10 pm Eesti Ühiskond, by Ed Laaman, a book about Estonian national identity written in 1933 by a major newspaper editor, who was involved in writing patriotic and nationalist content for Konstantin Päts. Laaman was later executed by the Soviets.
10.30 pm Manual of Standard Tibetan, by Sangda Dorje and Nicolas Tournadre. The Banned Books Museum also collects books about persecuted languages. This book is about Tibetan, which serves as a key example, but many more exist both close to and further from Estonia.

30-minute tours of the permanent exhibitions:

7 pm short tour of Landscapes of Identity: Estonian Art 1700‒1945 (in Estonian)
7.30 pm short tour of Estonian Art of the Soviet Era (1940‒1991) (in Russian)
8 pm short tour of Landscapes of Identity: Estonian Art 1700‒1945 (in English)
8.30 pm short tour of Estonian Art of the Soviet Era (1940‒1991) (in English)
9 pm short tour of Landscapes of Identity: Estonian Art 1700‒1945 (in Russian)
9.30 pm short tour of Estonian Art of the Soviet Era (1940‒1991) (in Estonian)

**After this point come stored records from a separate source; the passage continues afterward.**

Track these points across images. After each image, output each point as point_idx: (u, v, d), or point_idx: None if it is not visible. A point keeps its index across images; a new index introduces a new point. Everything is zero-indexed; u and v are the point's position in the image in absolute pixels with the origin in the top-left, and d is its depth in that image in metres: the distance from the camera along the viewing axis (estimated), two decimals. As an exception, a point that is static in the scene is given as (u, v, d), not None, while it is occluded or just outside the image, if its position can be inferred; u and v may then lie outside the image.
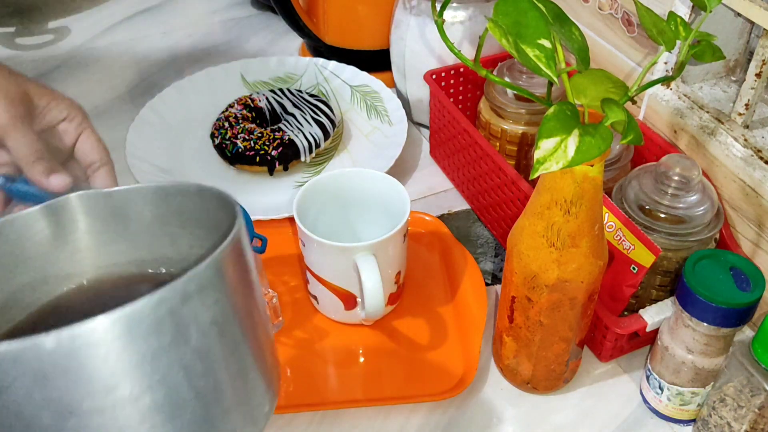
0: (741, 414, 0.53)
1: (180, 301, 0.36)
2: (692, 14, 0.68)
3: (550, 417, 0.62)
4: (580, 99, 0.48)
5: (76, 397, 0.34)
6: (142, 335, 0.35)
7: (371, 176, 0.68)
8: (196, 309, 0.36)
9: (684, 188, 0.62)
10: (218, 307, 0.38)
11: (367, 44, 0.95)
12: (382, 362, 0.66)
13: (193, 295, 0.36)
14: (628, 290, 0.62)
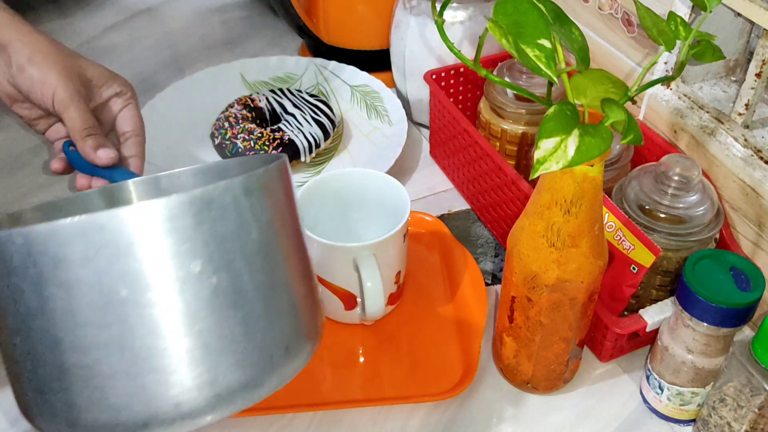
0: (741, 414, 0.53)
1: (242, 193, 0.39)
2: (692, 14, 0.68)
3: (550, 417, 0.62)
4: (580, 99, 0.48)
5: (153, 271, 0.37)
6: (211, 217, 0.38)
7: (371, 176, 0.68)
8: (256, 205, 0.40)
9: (684, 188, 0.62)
10: (274, 212, 0.42)
11: (367, 44, 0.95)
12: (382, 362, 0.66)
13: (253, 191, 0.40)
14: (628, 290, 0.62)
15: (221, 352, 0.39)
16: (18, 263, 0.37)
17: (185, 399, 0.39)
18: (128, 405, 0.38)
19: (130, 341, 0.38)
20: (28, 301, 0.38)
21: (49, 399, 0.39)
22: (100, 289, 0.37)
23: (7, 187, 0.83)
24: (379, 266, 0.60)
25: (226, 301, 0.39)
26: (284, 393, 0.62)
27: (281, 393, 0.62)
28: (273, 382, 0.42)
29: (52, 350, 0.38)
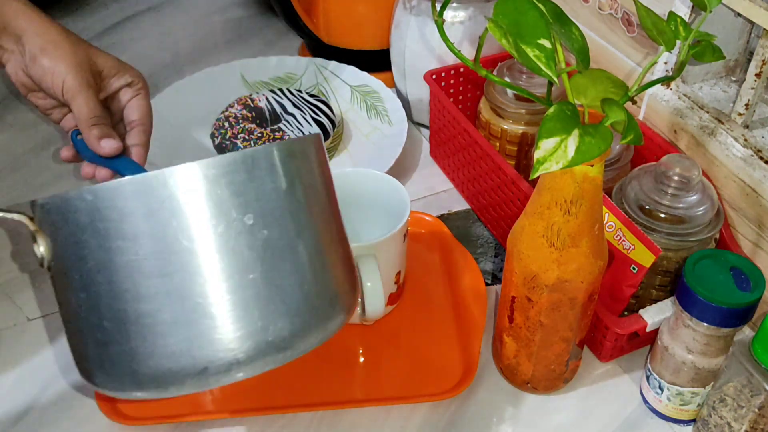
0: (741, 414, 0.53)
1: (287, 155, 0.43)
2: (692, 14, 0.68)
3: (550, 417, 0.62)
4: (580, 99, 0.48)
5: (211, 223, 0.40)
6: (261, 175, 0.42)
7: (371, 176, 0.68)
8: (299, 168, 0.44)
9: (684, 188, 0.62)
10: (315, 177, 0.45)
11: (367, 44, 0.95)
12: (382, 362, 0.66)
13: (296, 154, 0.44)
14: (628, 290, 0.62)
15: (272, 301, 0.42)
16: (86, 220, 0.41)
17: (240, 346, 0.41)
18: (188, 351, 0.41)
19: (190, 289, 0.40)
20: (96, 255, 0.41)
21: (112, 351, 0.41)
22: (163, 240, 0.40)
23: (7, 186, 0.83)
24: (379, 266, 0.60)
25: (276, 254, 0.42)
26: (284, 393, 0.63)
27: (281, 393, 0.63)
28: (319, 334, 0.44)
29: (117, 302, 0.41)
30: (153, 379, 0.41)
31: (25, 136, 0.90)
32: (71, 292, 0.43)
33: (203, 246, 0.40)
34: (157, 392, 0.42)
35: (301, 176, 0.44)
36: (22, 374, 0.65)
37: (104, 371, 0.43)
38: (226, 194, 0.41)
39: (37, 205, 0.43)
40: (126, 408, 0.61)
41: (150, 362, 0.41)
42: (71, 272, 0.42)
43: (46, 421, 0.61)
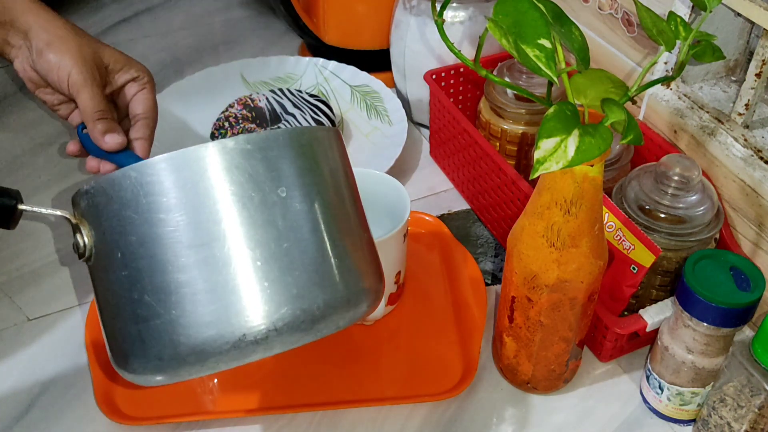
0: (741, 414, 0.53)
1: (311, 139, 0.47)
2: (692, 14, 0.68)
3: (550, 417, 0.62)
4: (580, 99, 0.48)
5: (248, 194, 0.43)
6: (293, 153, 0.45)
7: (371, 176, 0.68)
8: (326, 152, 0.47)
9: (684, 188, 0.62)
10: (340, 163, 0.48)
11: (367, 44, 0.95)
12: (382, 362, 0.66)
13: (322, 140, 0.47)
14: (628, 290, 0.62)
15: (306, 270, 0.44)
16: (130, 196, 0.43)
17: (277, 311, 0.43)
18: (226, 319, 0.42)
19: (227, 257, 0.42)
20: (139, 230, 0.43)
21: (153, 325, 0.43)
22: (202, 211, 0.42)
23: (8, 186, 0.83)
24: (379, 266, 0.60)
25: (309, 226, 0.44)
26: (284, 393, 0.63)
27: (281, 393, 0.63)
28: (350, 311, 0.46)
29: (158, 274, 0.43)
30: (193, 349, 0.43)
31: (25, 136, 0.90)
32: (112, 273, 0.44)
33: (240, 216, 0.43)
34: (198, 365, 0.43)
35: (327, 160, 0.47)
36: (22, 374, 0.65)
37: (143, 351, 0.44)
38: (260, 168, 0.44)
39: (81, 193, 0.46)
40: (126, 408, 0.61)
41: (190, 331, 0.42)
42: (114, 251, 0.44)
43: (46, 421, 0.61)
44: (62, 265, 0.74)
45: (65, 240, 0.77)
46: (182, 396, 0.63)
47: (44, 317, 0.70)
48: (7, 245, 0.77)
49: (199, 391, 0.63)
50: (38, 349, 0.67)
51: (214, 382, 0.64)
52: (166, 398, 0.62)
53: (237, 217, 0.43)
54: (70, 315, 0.70)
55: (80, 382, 0.64)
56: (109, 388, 0.62)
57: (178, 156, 0.43)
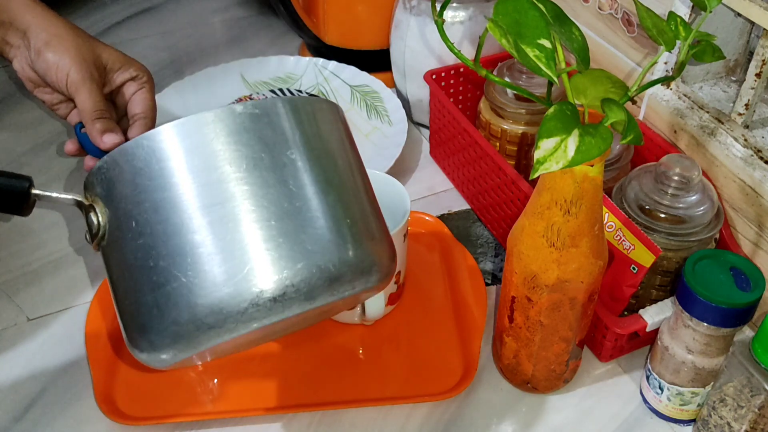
0: (741, 414, 0.53)
1: (316, 109, 0.48)
2: (692, 14, 0.68)
3: (550, 417, 0.62)
4: (580, 99, 0.48)
5: (258, 155, 0.44)
6: (300, 119, 0.46)
7: (371, 176, 0.67)
8: (330, 122, 0.49)
9: (684, 188, 0.62)
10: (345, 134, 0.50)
11: (367, 44, 0.95)
12: (382, 362, 0.66)
13: (327, 111, 0.49)
14: (628, 290, 0.62)
15: (320, 229, 0.45)
16: (143, 164, 0.44)
17: (293, 267, 0.43)
18: (243, 276, 0.43)
19: (241, 216, 0.43)
20: (152, 197, 0.44)
21: (170, 289, 0.43)
22: (215, 172, 0.44)
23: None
24: (379, 266, 0.60)
25: (320, 188, 0.46)
26: (284, 393, 0.63)
27: (281, 393, 0.63)
28: (363, 277, 0.46)
29: (173, 238, 0.43)
30: (211, 309, 0.43)
31: (25, 136, 0.90)
32: (126, 245, 0.45)
33: (251, 176, 0.44)
34: (216, 329, 0.43)
35: (333, 130, 0.49)
36: (22, 374, 0.65)
37: (160, 318, 0.44)
38: (269, 131, 0.45)
39: (93, 172, 0.47)
40: (126, 408, 0.61)
41: (206, 291, 0.43)
42: (128, 221, 0.45)
43: (46, 421, 0.61)
44: (62, 265, 0.74)
45: (65, 240, 0.77)
46: (182, 396, 0.63)
47: (44, 317, 0.70)
48: (7, 245, 0.77)
49: (200, 391, 0.63)
50: (38, 349, 0.67)
51: (214, 382, 0.64)
52: (166, 398, 0.62)
53: (249, 177, 0.44)
54: (70, 315, 0.70)
55: (80, 382, 0.64)
56: (109, 388, 0.62)
57: (188, 121, 0.44)
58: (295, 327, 0.53)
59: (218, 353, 0.50)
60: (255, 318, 0.43)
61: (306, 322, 0.54)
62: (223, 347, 0.47)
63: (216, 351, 0.48)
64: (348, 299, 0.48)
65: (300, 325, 0.54)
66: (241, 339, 0.46)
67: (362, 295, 0.50)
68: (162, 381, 0.64)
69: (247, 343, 0.51)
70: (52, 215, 0.80)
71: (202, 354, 0.47)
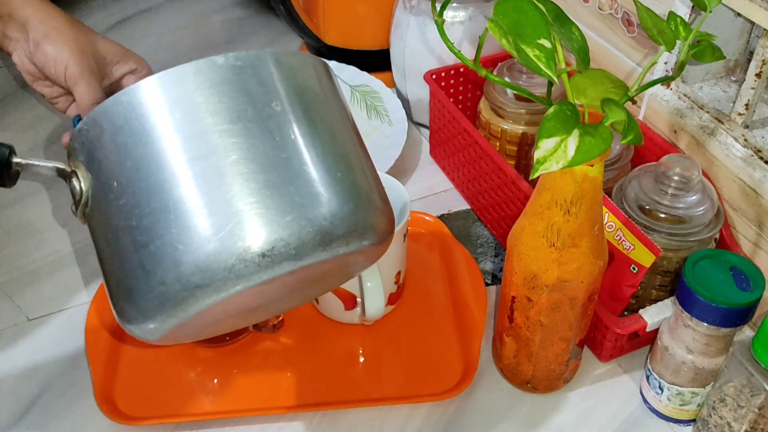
0: (741, 414, 0.53)
1: (302, 63, 0.47)
2: (692, 14, 0.68)
3: (550, 417, 0.62)
4: (580, 99, 0.48)
5: (242, 106, 0.43)
6: (284, 73, 0.45)
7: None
8: (318, 77, 0.48)
9: (684, 188, 0.62)
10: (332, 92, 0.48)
11: (367, 44, 0.95)
12: (382, 362, 0.66)
13: (313, 66, 0.48)
14: (628, 290, 0.62)
15: (309, 182, 0.43)
16: (123, 121, 0.43)
17: (281, 220, 0.42)
18: (230, 231, 0.41)
19: (225, 168, 0.42)
20: (134, 154, 0.42)
21: (154, 247, 0.42)
22: (197, 125, 0.42)
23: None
24: (379, 266, 0.60)
25: (307, 140, 0.44)
26: (284, 393, 0.63)
27: (281, 393, 0.63)
28: (356, 235, 0.44)
29: (156, 194, 0.42)
30: (197, 266, 0.41)
31: (25, 136, 0.90)
32: (109, 207, 0.44)
33: (235, 127, 0.42)
34: (203, 288, 0.42)
35: (321, 85, 0.47)
36: (22, 374, 0.65)
37: (146, 279, 0.42)
38: (252, 83, 0.44)
39: (74, 136, 0.45)
40: (126, 408, 0.61)
41: (192, 247, 0.41)
42: (109, 183, 0.43)
43: (46, 421, 0.61)
44: (62, 265, 0.74)
45: (65, 240, 0.77)
46: (182, 396, 0.63)
47: (44, 317, 0.70)
48: (7, 245, 0.77)
49: (199, 391, 0.63)
50: (38, 349, 0.67)
51: (214, 382, 0.64)
52: (166, 398, 0.62)
53: (232, 129, 0.42)
54: (70, 315, 0.70)
55: (80, 382, 0.64)
56: (109, 388, 0.62)
57: (168, 74, 0.43)
58: (289, 300, 0.51)
59: (212, 326, 0.48)
60: (243, 275, 0.41)
61: (301, 295, 0.52)
62: (214, 315, 0.45)
63: (208, 320, 0.45)
64: (342, 264, 0.46)
65: (295, 299, 0.52)
66: (231, 304, 0.44)
67: (357, 259, 0.48)
68: (162, 381, 0.64)
69: (240, 315, 0.49)
70: (53, 215, 0.80)
71: (195, 325, 0.45)
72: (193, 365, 0.65)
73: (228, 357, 0.65)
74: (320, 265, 0.44)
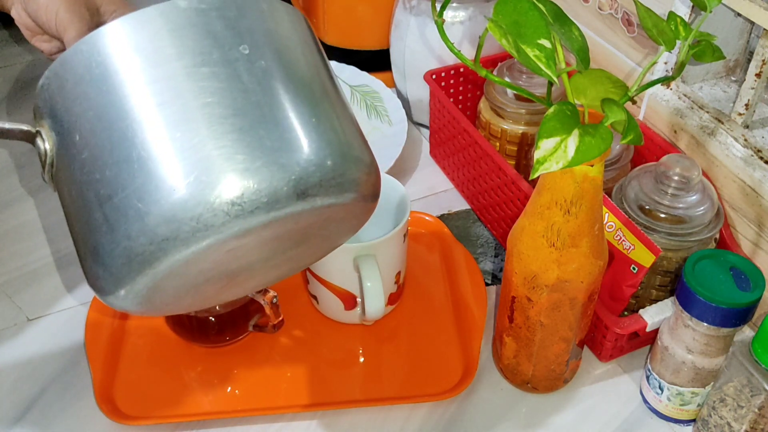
0: (741, 414, 0.53)
1: (273, 8, 0.44)
2: (692, 14, 0.68)
3: (550, 417, 0.62)
4: (580, 99, 0.48)
5: (207, 48, 0.41)
6: (252, 15, 0.43)
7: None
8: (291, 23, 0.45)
9: (684, 188, 0.62)
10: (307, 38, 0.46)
11: (367, 44, 0.95)
12: (382, 362, 0.66)
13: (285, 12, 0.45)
14: (628, 290, 0.62)
15: (280, 126, 0.41)
16: (84, 70, 0.41)
17: (251, 165, 0.39)
18: (197, 176, 0.39)
19: (192, 112, 0.40)
20: (95, 103, 0.41)
21: (117, 201, 0.40)
22: (160, 68, 0.40)
23: (7, 187, 0.83)
24: (379, 266, 0.60)
25: (279, 84, 0.42)
26: (284, 393, 0.63)
27: (281, 393, 0.63)
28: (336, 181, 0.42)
29: (118, 144, 0.40)
30: (163, 217, 0.39)
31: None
32: (73, 163, 0.42)
33: (199, 71, 0.40)
34: (172, 240, 0.39)
35: (294, 32, 0.45)
36: (22, 374, 0.65)
37: (111, 235, 0.40)
38: (218, 26, 0.42)
39: (36, 93, 0.44)
40: (126, 408, 0.61)
41: (157, 196, 0.39)
42: (72, 137, 0.42)
43: (46, 421, 0.61)
44: (62, 266, 0.74)
45: (65, 240, 0.77)
46: (182, 396, 0.63)
47: (44, 317, 0.70)
48: (7, 245, 0.77)
49: (199, 391, 0.63)
50: (38, 349, 0.67)
51: (214, 382, 0.64)
52: (166, 398, 0.62)
53: (197, 72, 0.40)
54: (70, 315, 0.70)
55: (80, 382, 0.64)
56: (109, 387, 0.63)
57: (128, 19, 0.41)
58: (272, 266, 0.48)
59: (192, 292, 0.45)
60: (212, 225, 0.39)
61: (284, 261, 0.49)
62: (190, 277, 0.42)
63: (185, 283, 0.43)
64: (323, 223, 0.44)
65: (278, 265, 0.49)
66: (206, 263, 0.42)
67: (338, 218, 0.45)
68: (162, 381, 0.64)
69: (221, 281, 0.46)
70: (52, 215, 0.80)
71: (172, 290, 0.43)
72: (193, 365, 0.65)
73: (228, 357, 0.65)
74: (296, 219, 0.42)
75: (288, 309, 0.68)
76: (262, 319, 0.65)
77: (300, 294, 0.70)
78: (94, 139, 0.40)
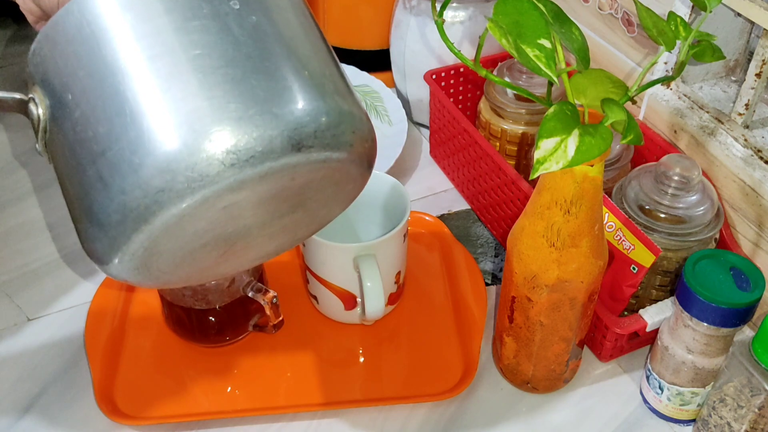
0: (741, 414, 0.53)
1: None
2: (692, 14, 0.68)
3: (550, 417, 0.62)
4: (580, 99, 0.48)
5: (195, 3, 0.41)
6: None
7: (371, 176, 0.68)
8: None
9: (684, 188, 0.62)
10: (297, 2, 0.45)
11: (367, 44, 0.95)
12: (382, 362, 0.66)
13: None
14: (628, 290, 0.62)
15: (273, 78, 0.40)
16: (75, 30, 0.41)
17: (245, 114, 0.39)
18: (191, 126, 0.39)
19: (184, 64, 0.40)
20: (86, 62, 0.41)
21: (110, 156, 0.40)
22: (149, 25, 0.40)
23: (7, 186, 0.83)
24: (379, 266, 0.60)
25: (270, 38, 0.42)
26: (284, 393, 0.63)
27: (281, 393, 0.63)
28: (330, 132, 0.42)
29: (110, 99, 0.40)
30: (158, 169, 0.39)
31: (25, 136, 0.90)
32: (65, 122, 0.42)
33: (190, 24, 0.40)
34: (167, 193, 0.39)
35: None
36: (22, 374, 0.65)
37: (106, 191, 0.40)
38: None
39: (28, 59, 0.44)
40: (126, 408, 0.61)
41: (151, 148, 0.39)
42: (64, 97, 0.42)
43: (46, 421, 0.61)
44: (62, 265, 0.74)
45: (65, 240, 0.77)
46: (182, 396, 0.63)
47: (44, 317, 0.70)
48: (7, 245, 0.77)
49: (199, 391, 0.63)
50: (38, 349, 0.67)
51: (214, 382, 0.64)
52: (166, 398, 0.62)
53: (187, 26, 0.40)
54: (70, 315, 0.70)
55: (80, 382, 0.64)
56: (109, 387, 0.63)
57: None
58: (269, 233, 0.48)
59: (189, 258, 0.45)
60: (207, 176, 0.39)
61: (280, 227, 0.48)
62: (187, 237, 0.42)
63: (182, 245, 0.43)
64: (320, 183, 0.44)
65: (276, 232, 0.48)
66: (203, 221, 0.41)
67: (336, 180, 0.45)
68: (162, 381, 0.64)
69: (219, 247, 0.45)
70: (52, 215, 0.80)
71: (169, 253, 0.42)
72: (193, 365, 0.65)
73: (228, 357, 0.65)
74: (292, 174, 0.41)
75: (288, 309, 0.69)
76: (262, 319, 0.65)
77: (300, 294, 0.70)
78: (86, 97, 0.40)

Gather for the tours near the info desk.
In the Kumu courtyard, the Kooker food truck will serve both sweet and salty pancakes.
The Kumu Reval Café will be open until late in the evening.

3rd floor
The permanent exhibition Landscapes of Identity: Estonian Art 1700‒1945 tells the story of Estonian art as it evolved through Estonia’s multi-ethnic history, growing into a heritage that blends Estonian, Baltic German and Russian traditions. The focus is on the role of art in society and in shaping the identities of diverse communities.

4th floor
The Conflicts and Adaptations: Estonian Art of the Soviet Era (1940‒1991) exhibition represents one possible approach to the Estonian art of the second half of the 20th century, when it was characterised mainly by conflicts with and adaptations to the new political order established after World War II. The way Soviet authorities understood the role of art and artists in society was radically different from the attitudes which shaped art in the pre-war Estonian Republic.
The exhibition The Future is in One Hour: Estonian Art in the 1990s departs from the rupture caused in Estonian society by the end of the Cold War and the regaining of independence. In Estonia, the 1990s were a transition era. The country had been freed from the Soviet Union (1991) and began to rebuild a liberal democratic society based on a market economy.